China’s supercomputer can use AI to speed up drug discovery

Using artificial intelligence (AI) and one of the fastest supercomputers in the world, Chinese scientists are developing otherwise unknown chemicals that may be used clinically in the future.
The Tianhe-2 supercomputer in south China’s Guangdong Province, ranked among the world’s 10 fastest computers in the TOP 500 released this month, has been used as a platform for drug discovery. Now AI-based algorithms make the machine even smarter.
Scientists from Sun Yat-sen University and Beijing-based AI startup Galixir, along with those from Georgia Institute of Technology and Massachusetts Institute of Technology, presented a practical deep learning toolkit for predict biosynthetic pathways of natural products (NPs) or NP-like compounds in Tianhe-2.

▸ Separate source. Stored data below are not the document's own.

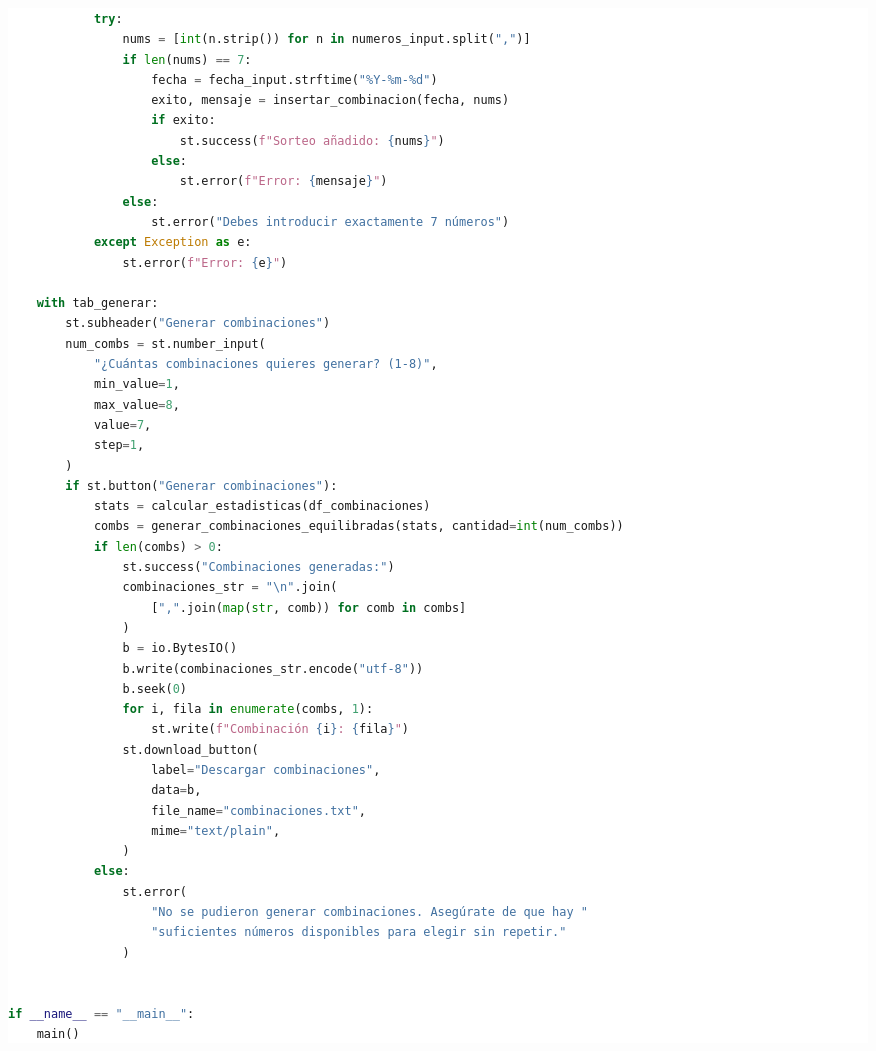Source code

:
 ```python
            try:
                nums = [int(n.strip()) for n in numeros_input.split(",")]
                if len(nums) == 7:
                    fecha = fecha_input.strftime("%Y-%m-%d")
                    exito, mensaje = insertar_combinacion(fecha, nums)
                    if exito:
                        st.success(f"Sorteo añadido: {nums}")
                    else:
                        st.error(f"Error: {mensaje}")
                else:
                    st.error("Debes introducir exactamente 7 números")
            except Exception as e:
                st.error(f"Error: {e}")

    with tab_generar:
        st.subheader("Generar combinaciones")
        num_combs = st.number_input(
            "¿Cuántas combinaciones quieres generar? (1-8)",
            min_value=1,
            max_value=8,
            value=7,
            step=1,
        )
        if st.button("Generar combinaciones"):
            stats = calcular_estadisticas(df_combinaciones)
            combs = generar_combinaciones_equilibradas(stats, cantidad=int(num_combs))
            if len(combs) > 0:
                st.success("Combinaciones generadas:")
                combinaciones_str = "\n".join(
                    [",".join(map(str, comb)) for comb in combs]
                )
                b = io.BytesIO()
                b.write(combinaciones_str.encode("utf-8"))
                b.seek(0)
                for i, fila in enumerate(combs, 1):
                    st.write(f"Combinación {i}: {fila}")
                st.download_button(
                    label="Descargar combinaciones",
                    data=b,
                    file_name="combinaciones.txt",
                    mime="text/plain",
                )
            else:
                st.error(
                    "No se pudieron generar combinaciones. Asegúrate de que hay "
                    "suficientes números disponibles para elegir sin repetir."
                )


if __name__ == "__main__":
    main()
```
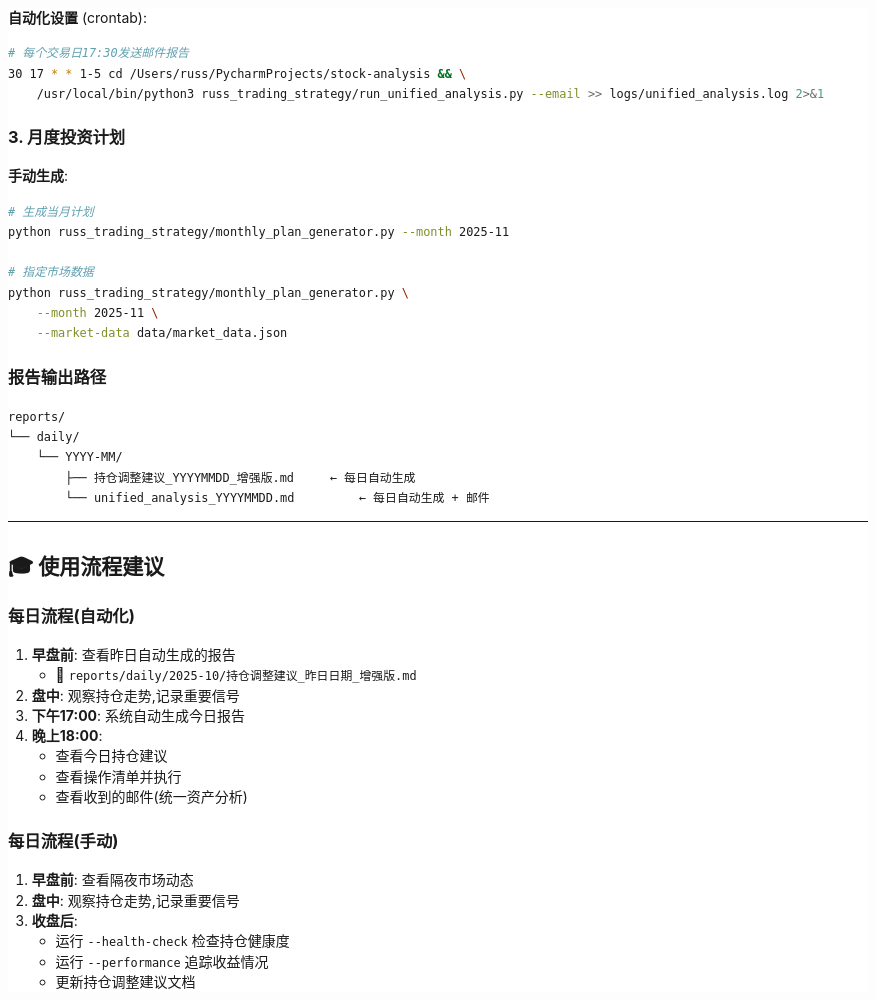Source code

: **自动化设置** (crontab):
```bash
# 每个交易日17:30发送邮件报告
30 17 * * 1-5 cd /Users/russ/PycharmProjects/stock-analysis && \
    /usr/local/bin/python3 russ_trading_strategy/run_unified_analysis.py --email >> logs/unified_analysis.log 2>&1
```

### 3. 月度投资计划

**手动生成**:
```bash
# 生成当月计划
python russ_trading_strategy/monthly_plan_generator.py --month 2025-11

# 指定市场数据
python russ_trading_strategy/monthly_plan_generator.py \
    --month 2025-11 \
    --market-data data/market_data.json
```

### 报告输出路径

```
reports/
└── daily/
    └── YYYY-MM/
        ├── 持仓调整建议_YYYYMMDD_增强版.md     ← 每日自动生成
        └── unified_analysis_YYYYMMDD.md         ← 每日自动生成 + 邮件
```

---

## 🎓 使用流程建议

### 每日流程(自动化)
1. **早盘前**: 查看昨日自动生成的报告
   - 📄 `reports/daily/2025-10/持仓调整建议_昨日日期_增强版.md`
2. **盘中**: 观察持仓走势,记录重要信号
3. **下午17:00**: 系统自动生成今日报告
4. **晚上18:00**:
   - 查看今日持仓建议
   - 查看操作清单并执行
   - 查看收到的邮件(统一资产分析)

### 每日流程(手动)
1. **早盘前**: 查看隔夜市场动态
2. **盘中**: 观察持仓走势,记录重要信号
3. **收盘后**:
   - 运行 `--health-check` 检查持仓健康度
   - 运行 `--performance` 追踪收益情况
   - 更新持仓调整建议文档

Natural products are the main source of clinical drug discovery. More than 60% of small molecule drugs approved by the FDA in the United States are NPs or their derivatives.

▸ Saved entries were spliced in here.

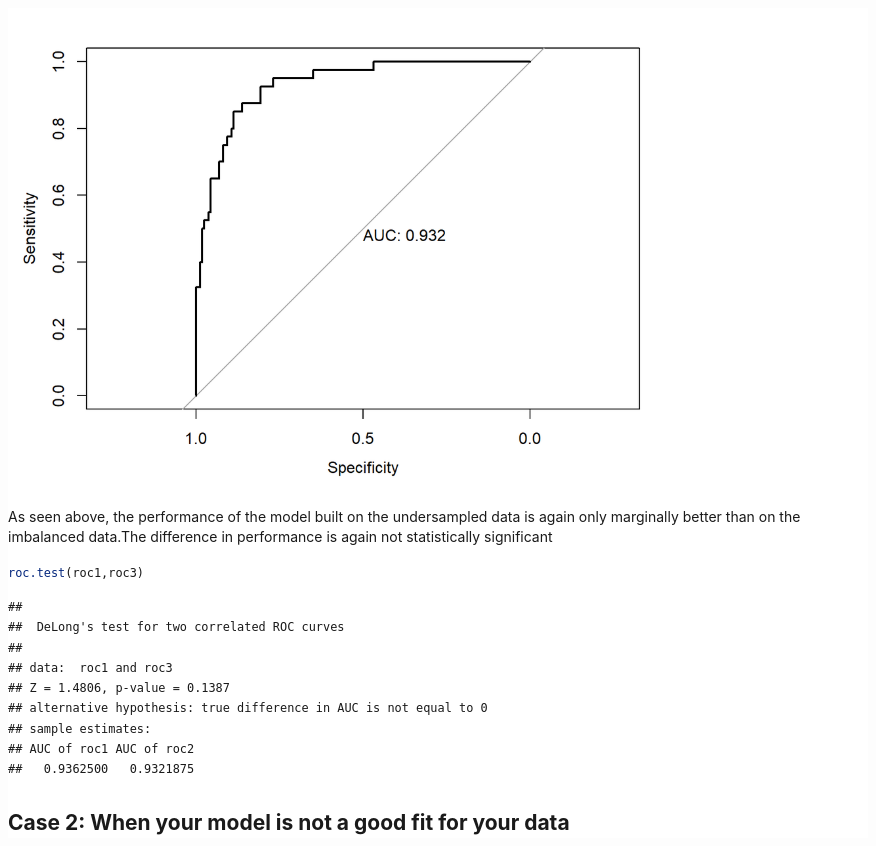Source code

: <img src="./figure-html/unnamed-chunk-10-1.png" width="672"/>

As seen above, the performance of the model built on the undersampled data is again only marginally better than on the imbalanced data.The difference in performance is again not statistically significant

``` r
roc.test(roc1,roc3)
```

```         
## 
##  DeLong's test for two correlated ROC curves
## 
## data:  roc1 and roc3
## Z = 1.4806, p-value = 0.1387
## alternative hypothesis: true difference in AUC is not equal to 0
## sample estimates:
## AUC of roc1 AUC of roc2 
##   0.9362500   0.9321875
```

## Case 2: When your model is not a good fit for your data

Over 300,000 NPs have been registered to date, but due to complex production know-how, only a tenth have been developed as a substrate or product, with computer-assisted screening urgently needed.
In a recent study published in Nature Communications, researchers presented a tool called BioNavi-NP to optimally propose NP biosynthetic pathways from simple building blocks, which do not require any already known biochemical rules.
First, a one-step bio-retrosynthesis prediction model is trained to generate candidate precursors for a target NP. According to the study, the fully data-driven model achieves 1.7 times more accurate prediction accuracy than the previous rule-based model.
Next, an automatic retro-biosynthetic route planning system efficiently samples plausible biosynthetic pathways.
The study reveals that the toolkit can successfully identify biosynthetic pathways for 90.2% of the 368 compounds tested.
Additionally, researchers combined an existing enzyme prediction tool to provide a user-friendly, publicly available web server capable of predicting biosynthetic pathways. It can also assess the biological feasibility of these pathways based on estimated species and enzyme preference.
By entering all the relevant NP molecules into the online toolbox, one can get several predicted ways to synthesize them in minutes.
Rapid results are only made possible by Tianhe-2’s strong parallel computing capability and custom GPU resources, which can reduce training and testing time from over two weeks to one day.
China’s Tianhe-2 supercomputer has been widely used to promote health and medical research.